Denying a request from the developer of the Frederick Towne Mall, the Frederick Planning Commission has left unchanged the zoning for the linchpin to the long-awaited revitalization of the Golden Mile.
The current mixed-use zoning designation requires the development of both commercial and residential use, and prohibits the building of warehouse stores and super centers.
The mall sits at the far end of the Golden Mile, which stretches along U.S. Route 40 between U.S. 15 and Interstate 70 and is one of the first places visitors encounter when entering the stretch from I-70.
The mayor and Frederick Board of Aldermen have final approval of any zoning change, but consider recommendations from the commission.
David Severn, a lawyer who represents the developer, DLC Management Corp., had urged the commission to change the zoning to general commercial, which has fewer restrictions.
“It’s what it’s been historically,” Severn said the developer told him. “It’s what it’s surrounded by, and it’s the only zoning that represents an appropriate zone in this market to allow it to undergo much needed redevelopment.”
Severn did not divulge to the commission what store or stores might be able to move in if general commercial zoning were granted.
Three of the four members of the planning commission, as well as alternate member William Ryan, voiced their support for retaining the mixed-use zoning.
Commission member Josh Bokee said the research presented to the panel indicated that a mixed-use development would provide a better opportunity for the city.
“Mixed uses offer the best opportunity on stimulating investment through the Golden Mile,” he said. “It offers the greatest economic value for residents of the city. If residential is not possible today, it seems more of a phasing issue and not a zoning issue.”
Commission member Richard Stup was the only member to voice support for allowing the zoning change, citing a need for a catalyst at the mall. He said he agreed with some of his colleagues’ ideas, but wanted to see development at the mall sooner.
The five aldermen approved the Golden Mile Small Area Plan in January, which includes guidelines for developing the Golden Mile.
The area has been a frequent source of complaints from residents for years as stores have closed, leaving vacancies in some of the shopping centers.

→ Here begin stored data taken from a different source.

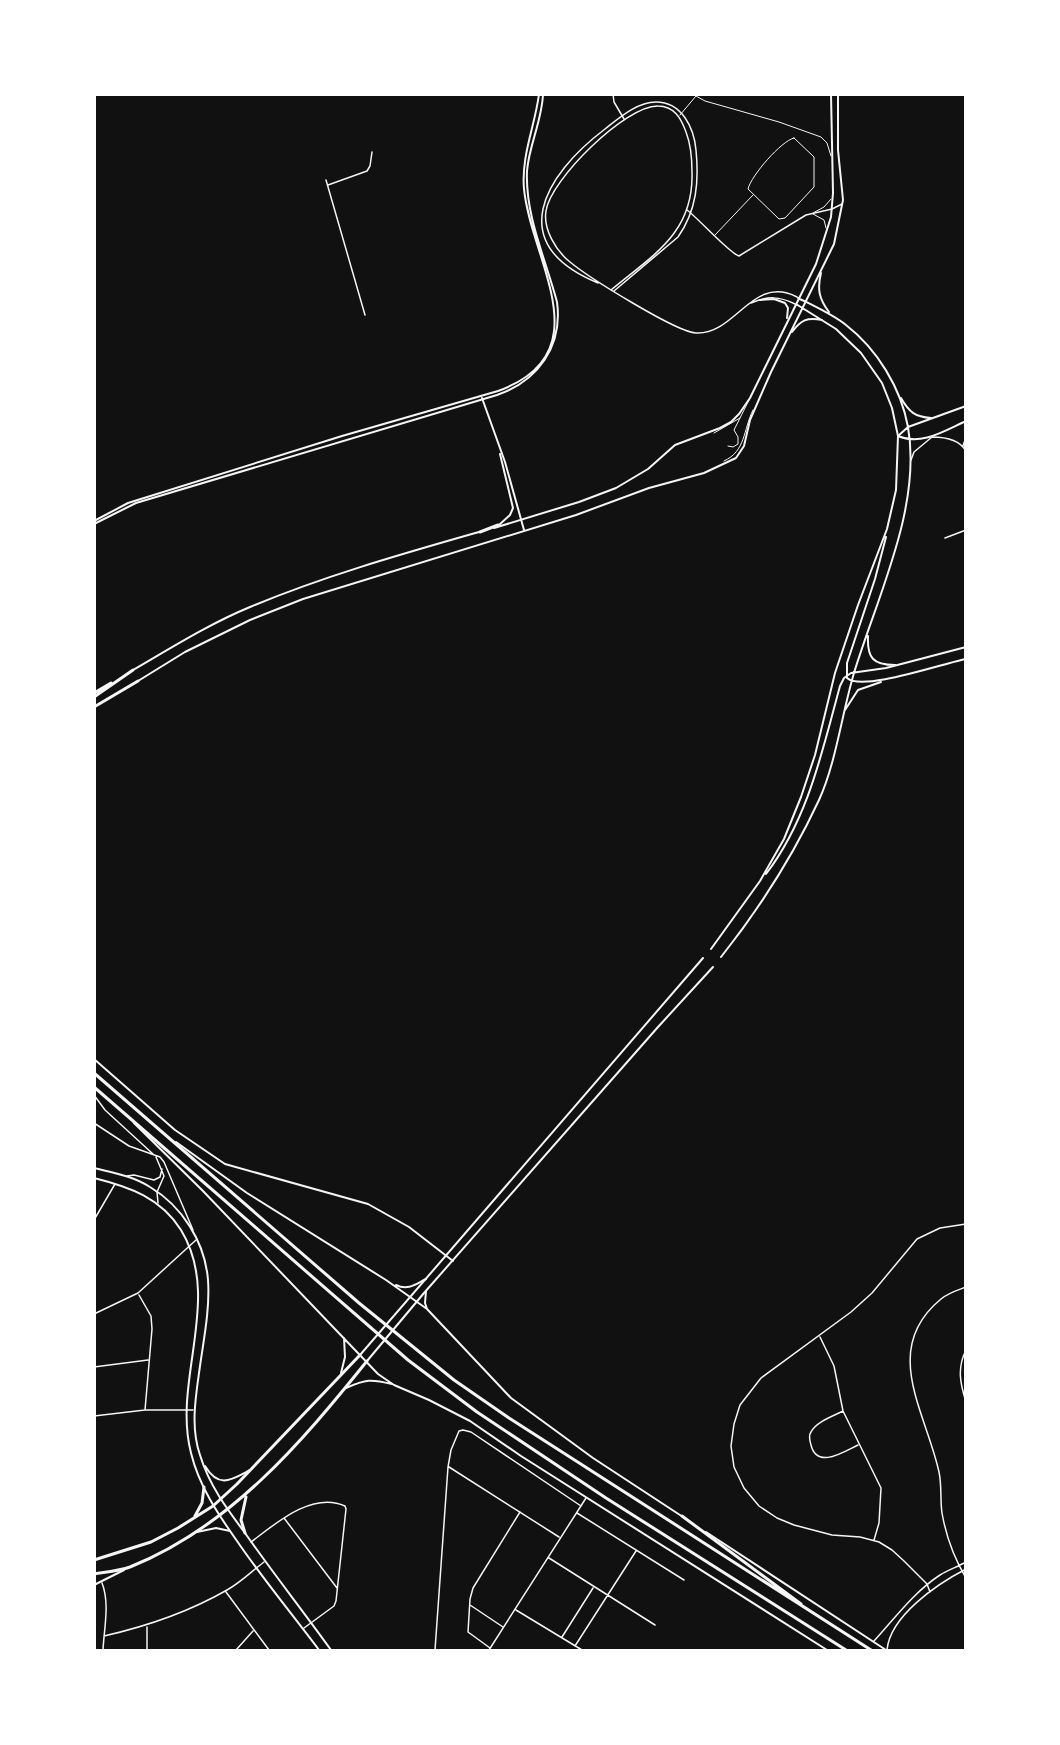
<svg xmlns="http://www.w3.org/2000/svg" width="1060" height="1745" font-family="'Sofia Sans Condensed',sans-serif">
<style>
.lines{fill:none;stroke-linecap:round;stroke-linejoin:round}
.service{stroke:#f5f5f5;stroke-width:1}
.minor{stroke:#f5f5f5;stroke-width:1.5}
.tertiary{stroke:#f5f5f5;stroke-width:2}
.secondary{stroke:#f5f5f5;stroke-width:2}
.primary{stroke:#f5f5f5;stroke-width:3}
.motorway{stroke:#f5f5f5;stroke-width:3}
</style>
<rect width="100%" height="100%" fill="#111"/>
<g class="lines">
<path class="service" d="M680 115 696 96 705 101 779 122 821 137 827 143 831 156
M794 138 814 157V187L785 218 779 219 748 189C751 176 781 141 794 138Z
M813 213 824 207 831 199
M813 214 824 220 826 228
M715 235 753 195
M714 433 740 418
M728 446 733 447 738 444V437L734 430 749 400
M724 461C746 451 743 430 753 410"/>
<path class="minor" d="M613 94 614 102 624 119
M326 180 365 315
M328 185 367 171 370 166 372 152
M687 210C698 218 730 254 739 256L806 215 832 209 842 204
M598 283C504 244 543 176 605 129 619 118 637 102 656 102 682 102 694 128 696 150 699 181 697 210 678 237L614 291
M611 290C653 255 694 233 692 172 692 158 691 145 686 132 681 118 674 106 658 106 626 105 550 180 546 211 543 229 556 251 570 262 588 277 676 332 696 333 736 335 752 274 797 297
M751 303C768 296 779 296 795 304
M963 446 966 437
M911 460 914 452 932 437C945 437 959 439 966 451
M945 538 966 530
M94 1095 105 1110 153 1154
M94 1123 129 1146 160 1157 164 1162 193 1230
M156 1157 164 1176 157 1192 158 1203
M127 1176 134 1175 154 1180 160 1177 162 1169
M94 1220 115 1184
M966 1287C958 1290 948 1293 941 1299 880 1349 926 1412 939 1472 942 1486 940 1500 942 1513 946 1536 954 1558 966 1578
M139 1295 151 1316 152 1329 145 1410
M94 1314 138 1293 196 1240
M820 1337 834 1366 843 1411 881 1488 879 1523 874 1540
M966 1350C957 1368 960 1383 966 1402
M94 1367 148 1360
M843 1411C833 1416 816 1422 811 1432 808 1436 810 1441 811 1445 817 1470 845 1451 858 1445
M94 1416 145 1410H193
M449 1467 559 1537
M577 1513 684 1580
M284 1518 337 1588
M251 1542C275 1524 312 1491 345 1506L346 1509 336 1601 334 1606 304 1628
M549 1558 655 1625
M102 1583C110 1603 104 1629 103 1650
M226 1592 269 1650
M930 1592 927 1584 904 1561 892 1550 879 1542 860 1537 832 1535 794 1525 777 1518 759 1506 744 1488 734 1467 731 1446 734 1424 740 1405 761 1378 851 1312 872 1293 917 1239 940 1228 966 1224
M470 1605 503 1627
M516 1610 582 1650
M147 1627V1650
M104 1636C148 1626 187 1613 227 1590 240 1583 252 1571 264 1562
M562 1637 593 1588
M874 1641C895 1618 914 1592 940 1575 948 1570 957 1567 966 1562
M575 1646 636 1551
M490 1648 468 1632 470 1599 473 1588 520 1512
M236 1650 253 1631
M435 1650 448 1467 451 1450 459 1431 463 1430 471 1432 581 1506
M489 1650 586 1498
M887 1650C890 1616 937 1584 966 1569"/>
<path class="tertiary" d="M482 398 505 462 524 530
M94 521 128 503 342 436 498 391C603 353 531 261 524 189 521 156 535 126 539 94
M94 524 136 503 497 395C538 381 563 346 557 302 546 260 525 216 527 171 529 145 542 121 543 94
M94 1059 175 1130 225 1164 368 1204 409 1227 453 1261
M94 1168C114 1173 133 1176 150 1187 182 1206 205 1242 208 1280 210 1308 204 1338 200 1366 196 1395 190 1426 200 1455 209 1485 227 1509 245 1533 273 1573 303 1611 331 1650
M94 1178C130 1187 161 1198 181 1230 223 1299 172 1380 191 1453 199 1486 218 1514 237 1541 263 1579 292 1614 319 1650
M360 1355 703 958
M367 1361 424 1293 658 1027 713 967
M205 1466C219 1489 231 1480 250 1470
M197 1532 216 1528 230 1531
M94 1585 124 1570"/>
<path class="secondary" d="M821 273C817 289 819 299 829 312
M760 300 774 299 785 303 788 308 787 318
M792 332C801 320 807 317 822 320
M901 398C909 412 915 417 931 418
M898 436 908 427 966 406
M898 436C921 446 944 431 966 421
M499 525 510 515 513 508 500 454
M494 528 579 502 616 488 648 469 675 445 720 428 731 422 739 414 750 398 816 264 831 217 833 193 831 94
M886 537 875 579 847 663V678C862 692 944 663 966 659
M868 636C867 658 873 665 895 665
M133 670C171 648 209 624 250 607 324 576 402 554 479 532
M138 681 185 652 250 620 303 599 576 515 649 488 704 473 736 458 744 446 750 420 771 372 834 244 843 200 838 150V94
M845 710 858 690 881 682
M766 874C808 819 822 752 840 686L844 678 851 673 886 668 966 647
M711 949 760 881 784 839 801 797 815 755 835 673 858 605 887 529 896 490 898 436 892 408 882 383 861 353 836 329 796 304
M721 957C759 909 793 856 819 800 836 763 842 713 854 673 877 597 922 507 908 427 901 388 877 349 846 325 832 314 814 306 798 298
M134 1123 203 1191 378 1374 394 1385 429 1400 470 1421 521 1456 827 1650
M176 1142 247 1193 386 1280 427 1309 511 1398 593 1458 683 1517
M396 1285C408 1291 416 1284 426 1279
M426 1291 425 1303 427 1309
M341 1373 345 1357 344 1338
M346 1388C366 1379 371 1379 392 1384
M706 1532 886 1650"/>
<path class="primary" d="M195 1516 202 1503 204 1487
M245 1533 241 1520 246 1497
M94 1560 151 1542 178 1528 213 1506 237 1484 360 1355
M94 1574C106 1572 119 1571 130 1567 230 1527 301 1443 367 1361"/>
<path class="motorway" d="M480 532 498 525
M94 693 111 683
M94 697 133 670
M94 707 138 681
M94 1073 359 1303 454 1380 509 1418 871 1650
M94 1087 408 1360 477 1412 606 1498 846 1650
M682 1516 801 1604"/>
</g>
<rect width="1060" height="1745" fill="none" stroke="#ffffff" stroke-width="192"/>
</svg>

Residents have also complained about safety in the area, and asked for it to be revitalized. The mall, which occupies a large section of the Golden Mile corridor, currently has just two stores inside its building.
“The condition of the property is an embarrassment to the city,” Stup said. “The only way that’s going to change, and the only way the implementation [of the Golden Mile Small Area Plan] is for things to start happening.”

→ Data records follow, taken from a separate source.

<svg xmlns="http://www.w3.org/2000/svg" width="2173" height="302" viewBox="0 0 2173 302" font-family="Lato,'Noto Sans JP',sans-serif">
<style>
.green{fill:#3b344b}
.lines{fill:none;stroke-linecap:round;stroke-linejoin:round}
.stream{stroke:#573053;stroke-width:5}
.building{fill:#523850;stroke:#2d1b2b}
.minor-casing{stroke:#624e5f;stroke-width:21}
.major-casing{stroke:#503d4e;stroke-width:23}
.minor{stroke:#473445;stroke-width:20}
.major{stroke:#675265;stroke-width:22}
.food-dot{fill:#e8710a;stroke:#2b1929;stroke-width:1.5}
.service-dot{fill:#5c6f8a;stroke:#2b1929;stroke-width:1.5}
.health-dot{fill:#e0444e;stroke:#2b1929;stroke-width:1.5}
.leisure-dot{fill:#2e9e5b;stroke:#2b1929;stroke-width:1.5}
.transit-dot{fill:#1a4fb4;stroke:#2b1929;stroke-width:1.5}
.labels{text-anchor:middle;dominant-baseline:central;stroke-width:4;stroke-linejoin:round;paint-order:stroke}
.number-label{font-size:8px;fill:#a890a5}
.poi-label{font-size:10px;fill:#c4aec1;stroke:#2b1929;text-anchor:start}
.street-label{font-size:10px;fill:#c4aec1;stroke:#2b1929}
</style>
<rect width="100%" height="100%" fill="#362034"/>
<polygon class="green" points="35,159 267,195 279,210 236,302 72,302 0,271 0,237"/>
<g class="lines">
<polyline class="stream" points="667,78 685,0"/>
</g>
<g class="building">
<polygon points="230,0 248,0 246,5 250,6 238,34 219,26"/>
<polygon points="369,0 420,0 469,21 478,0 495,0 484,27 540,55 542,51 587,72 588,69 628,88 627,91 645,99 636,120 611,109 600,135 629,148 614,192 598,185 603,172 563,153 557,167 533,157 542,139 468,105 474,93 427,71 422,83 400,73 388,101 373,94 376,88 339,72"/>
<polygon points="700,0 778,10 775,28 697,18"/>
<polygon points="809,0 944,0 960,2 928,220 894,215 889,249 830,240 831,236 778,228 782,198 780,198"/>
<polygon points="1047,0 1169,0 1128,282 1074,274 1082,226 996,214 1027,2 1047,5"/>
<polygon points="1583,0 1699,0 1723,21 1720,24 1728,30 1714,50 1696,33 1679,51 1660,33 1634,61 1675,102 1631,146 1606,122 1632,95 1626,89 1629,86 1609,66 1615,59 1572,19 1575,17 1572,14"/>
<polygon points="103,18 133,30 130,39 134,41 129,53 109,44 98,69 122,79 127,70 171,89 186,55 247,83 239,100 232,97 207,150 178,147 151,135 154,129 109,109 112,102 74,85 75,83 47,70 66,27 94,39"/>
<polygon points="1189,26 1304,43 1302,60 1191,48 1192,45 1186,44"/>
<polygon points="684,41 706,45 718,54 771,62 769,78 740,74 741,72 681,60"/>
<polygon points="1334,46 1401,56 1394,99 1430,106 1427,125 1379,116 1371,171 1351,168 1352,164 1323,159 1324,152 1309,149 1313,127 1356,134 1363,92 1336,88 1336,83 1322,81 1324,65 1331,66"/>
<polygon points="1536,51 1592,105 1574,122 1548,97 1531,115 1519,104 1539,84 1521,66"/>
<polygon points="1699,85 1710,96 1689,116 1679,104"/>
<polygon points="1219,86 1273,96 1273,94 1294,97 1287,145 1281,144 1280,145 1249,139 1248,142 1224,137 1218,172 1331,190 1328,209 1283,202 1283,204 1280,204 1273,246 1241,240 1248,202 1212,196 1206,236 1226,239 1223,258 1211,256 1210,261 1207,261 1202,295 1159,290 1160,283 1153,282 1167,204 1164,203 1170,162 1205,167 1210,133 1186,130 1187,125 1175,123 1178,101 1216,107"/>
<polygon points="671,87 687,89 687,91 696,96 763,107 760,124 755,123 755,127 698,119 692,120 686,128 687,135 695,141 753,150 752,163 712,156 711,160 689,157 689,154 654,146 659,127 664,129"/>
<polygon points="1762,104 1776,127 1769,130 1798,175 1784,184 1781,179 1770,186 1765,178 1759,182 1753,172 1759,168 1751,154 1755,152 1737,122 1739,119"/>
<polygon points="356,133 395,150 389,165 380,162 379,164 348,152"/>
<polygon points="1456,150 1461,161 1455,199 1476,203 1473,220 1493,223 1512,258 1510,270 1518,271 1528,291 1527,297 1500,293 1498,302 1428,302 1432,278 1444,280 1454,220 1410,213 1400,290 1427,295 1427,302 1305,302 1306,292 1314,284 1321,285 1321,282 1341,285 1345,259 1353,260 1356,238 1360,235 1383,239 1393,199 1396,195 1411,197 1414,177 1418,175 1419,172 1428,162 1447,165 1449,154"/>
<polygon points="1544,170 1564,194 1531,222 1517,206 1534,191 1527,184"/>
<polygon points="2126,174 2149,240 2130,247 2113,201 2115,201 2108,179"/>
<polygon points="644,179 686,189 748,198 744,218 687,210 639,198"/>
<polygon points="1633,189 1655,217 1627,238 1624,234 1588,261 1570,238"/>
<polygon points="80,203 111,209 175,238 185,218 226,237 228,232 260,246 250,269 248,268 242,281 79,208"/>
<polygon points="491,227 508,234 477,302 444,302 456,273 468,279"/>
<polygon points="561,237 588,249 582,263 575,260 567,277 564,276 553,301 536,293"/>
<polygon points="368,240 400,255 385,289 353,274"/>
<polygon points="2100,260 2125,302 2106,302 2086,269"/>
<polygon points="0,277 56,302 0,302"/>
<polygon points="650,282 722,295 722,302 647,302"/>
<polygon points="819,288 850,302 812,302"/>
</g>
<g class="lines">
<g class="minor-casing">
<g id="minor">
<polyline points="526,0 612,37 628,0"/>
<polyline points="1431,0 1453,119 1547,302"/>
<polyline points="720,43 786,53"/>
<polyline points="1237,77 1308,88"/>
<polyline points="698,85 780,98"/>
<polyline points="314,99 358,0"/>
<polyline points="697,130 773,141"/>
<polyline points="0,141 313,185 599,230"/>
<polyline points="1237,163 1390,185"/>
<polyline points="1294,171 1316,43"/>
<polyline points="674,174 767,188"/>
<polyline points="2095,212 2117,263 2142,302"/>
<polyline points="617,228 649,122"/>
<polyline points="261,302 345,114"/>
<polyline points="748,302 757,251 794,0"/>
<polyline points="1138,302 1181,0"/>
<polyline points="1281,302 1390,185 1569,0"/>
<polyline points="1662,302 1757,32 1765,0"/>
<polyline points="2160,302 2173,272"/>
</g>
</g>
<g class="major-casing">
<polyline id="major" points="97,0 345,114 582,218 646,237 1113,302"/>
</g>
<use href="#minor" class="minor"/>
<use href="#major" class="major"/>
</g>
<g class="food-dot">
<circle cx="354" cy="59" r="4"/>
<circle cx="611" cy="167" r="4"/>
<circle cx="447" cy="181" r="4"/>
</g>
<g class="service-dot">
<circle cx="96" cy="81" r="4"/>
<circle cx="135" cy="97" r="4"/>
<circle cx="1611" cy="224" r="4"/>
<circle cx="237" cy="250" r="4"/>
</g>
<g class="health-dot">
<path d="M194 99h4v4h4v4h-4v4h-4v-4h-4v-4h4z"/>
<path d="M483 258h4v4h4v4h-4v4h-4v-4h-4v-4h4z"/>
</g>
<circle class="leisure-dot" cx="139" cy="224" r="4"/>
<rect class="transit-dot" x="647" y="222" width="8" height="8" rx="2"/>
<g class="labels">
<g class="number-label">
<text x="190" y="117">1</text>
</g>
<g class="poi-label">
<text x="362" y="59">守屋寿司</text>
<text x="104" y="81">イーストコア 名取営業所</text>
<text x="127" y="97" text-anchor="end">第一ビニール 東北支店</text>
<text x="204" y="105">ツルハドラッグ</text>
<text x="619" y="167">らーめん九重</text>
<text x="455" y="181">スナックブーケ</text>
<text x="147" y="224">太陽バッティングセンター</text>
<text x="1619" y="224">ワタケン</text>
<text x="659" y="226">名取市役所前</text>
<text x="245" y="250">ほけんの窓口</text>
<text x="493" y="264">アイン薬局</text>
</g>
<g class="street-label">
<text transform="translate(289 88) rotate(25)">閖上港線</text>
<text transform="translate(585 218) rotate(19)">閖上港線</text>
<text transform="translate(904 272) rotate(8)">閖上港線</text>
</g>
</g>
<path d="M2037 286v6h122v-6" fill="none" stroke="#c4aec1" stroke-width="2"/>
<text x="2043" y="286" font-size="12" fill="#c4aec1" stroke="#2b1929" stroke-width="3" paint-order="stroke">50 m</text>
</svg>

Three residents spoke in favor of not changing the zoning, fearing a big-box store would take the mall’s place.
Sharon Glaser, who lives in the area, said she and other residents don’t want to see a Walmart replacing the mall.
“Do we need another big-box store like a Walmart?” Glaser said. “We already have two Walmarts within six miles of each other. Building another Walmart would probably affect the mom-and-pop businesses we already have here.”
The mayor and aldermen will discuss the zoning change at a future public hearing, a date for which has not yet been set.